◆ Work to be completed
Write out, without any change, the lines in the material below that run from the line with "right elbow: (312, 350)" through the line with "right hip: (125, 147)", both included.

====================

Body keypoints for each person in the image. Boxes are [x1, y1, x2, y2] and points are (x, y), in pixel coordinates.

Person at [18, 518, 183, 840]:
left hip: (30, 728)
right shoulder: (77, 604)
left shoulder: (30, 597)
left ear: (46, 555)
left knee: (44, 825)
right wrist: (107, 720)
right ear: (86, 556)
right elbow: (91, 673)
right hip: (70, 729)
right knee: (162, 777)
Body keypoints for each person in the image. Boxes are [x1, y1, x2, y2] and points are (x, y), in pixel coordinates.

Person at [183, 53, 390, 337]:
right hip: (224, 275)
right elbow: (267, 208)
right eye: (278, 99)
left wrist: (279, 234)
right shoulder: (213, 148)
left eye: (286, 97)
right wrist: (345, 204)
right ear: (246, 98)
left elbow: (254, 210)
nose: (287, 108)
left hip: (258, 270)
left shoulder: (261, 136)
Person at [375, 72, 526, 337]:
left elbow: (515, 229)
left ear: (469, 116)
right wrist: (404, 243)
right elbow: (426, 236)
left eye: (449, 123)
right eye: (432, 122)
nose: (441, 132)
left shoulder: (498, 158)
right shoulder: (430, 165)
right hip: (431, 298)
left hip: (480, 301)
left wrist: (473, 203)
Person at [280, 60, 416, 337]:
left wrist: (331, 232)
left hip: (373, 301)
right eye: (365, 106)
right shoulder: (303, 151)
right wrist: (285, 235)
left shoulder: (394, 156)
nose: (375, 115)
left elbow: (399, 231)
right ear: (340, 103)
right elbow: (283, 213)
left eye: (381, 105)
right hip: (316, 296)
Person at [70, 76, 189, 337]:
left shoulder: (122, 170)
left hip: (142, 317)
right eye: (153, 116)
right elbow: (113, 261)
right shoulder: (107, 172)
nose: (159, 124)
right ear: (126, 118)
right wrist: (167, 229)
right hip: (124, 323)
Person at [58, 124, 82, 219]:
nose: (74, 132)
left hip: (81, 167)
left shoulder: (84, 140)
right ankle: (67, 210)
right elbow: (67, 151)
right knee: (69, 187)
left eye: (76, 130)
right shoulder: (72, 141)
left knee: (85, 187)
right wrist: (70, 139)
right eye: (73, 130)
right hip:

====================

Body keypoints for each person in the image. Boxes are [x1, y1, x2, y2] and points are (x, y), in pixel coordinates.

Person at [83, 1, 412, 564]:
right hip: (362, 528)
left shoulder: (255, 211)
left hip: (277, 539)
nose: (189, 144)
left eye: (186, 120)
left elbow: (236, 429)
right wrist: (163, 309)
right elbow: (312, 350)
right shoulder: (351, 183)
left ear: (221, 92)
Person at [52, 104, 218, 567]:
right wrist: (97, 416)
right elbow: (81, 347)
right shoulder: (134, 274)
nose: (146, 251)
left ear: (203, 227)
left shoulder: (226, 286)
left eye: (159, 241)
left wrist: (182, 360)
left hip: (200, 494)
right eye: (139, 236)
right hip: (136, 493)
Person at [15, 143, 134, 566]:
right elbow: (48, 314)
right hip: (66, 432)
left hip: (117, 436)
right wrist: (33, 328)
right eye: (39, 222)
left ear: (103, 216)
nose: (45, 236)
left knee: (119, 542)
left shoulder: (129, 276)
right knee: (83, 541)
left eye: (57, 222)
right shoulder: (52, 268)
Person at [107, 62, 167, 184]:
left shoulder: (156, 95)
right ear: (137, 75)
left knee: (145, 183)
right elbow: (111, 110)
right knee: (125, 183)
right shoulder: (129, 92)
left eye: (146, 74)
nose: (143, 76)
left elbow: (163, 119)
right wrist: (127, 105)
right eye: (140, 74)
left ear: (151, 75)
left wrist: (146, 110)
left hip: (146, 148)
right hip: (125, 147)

====================

◆ Exercise result
right elbow: (312, 350)
right shoulder: (351, 183)
left ear: (221, 92)
Person at [52, 104, 218, 567]:
right wrist: (97, 416)
right elbow: (81, 347)
right shoulder: (134, 274)
nose: (146, 251)
left ear: (203, 227)
left shoulder: (226, 286)
left eye: (159, 241)
left wrist: (182, 360)
left hip: (200, 494)
right eye: (139, 236)
right hip: (136, 493)
Person at [15, 143, 134, 566]:
right elbow: (48, 314)
right hip: (66, 432)
left hip: (117, 436)
right wrist: (33, 328)
right eye: (39, 222)
left ear: (103, 216)
nose: (45, 236)
left knee: (119, 542)
left shoulder: (129, 276)
right knee: (83, 541)
left eye: (57, 222)
right shoulder: (52, 268)
Person at [107, 62, 167, 184]:
left shoulder: (156, 95)
right ear: (137, 75)
left knee: (145, 183)
right elbow: (111, 110)
right knee: (125, 183)
right shoulder: (129, 92)
left eye: (146, 74)
nose: (143, 76)
left elbow: (163, 119)
right wrist: (127, 105)
right eye: (140, 74)
left ear: (151, 75)
left wrist: (146, 110)
left hip: (146, 148)
right hip: (125, 147)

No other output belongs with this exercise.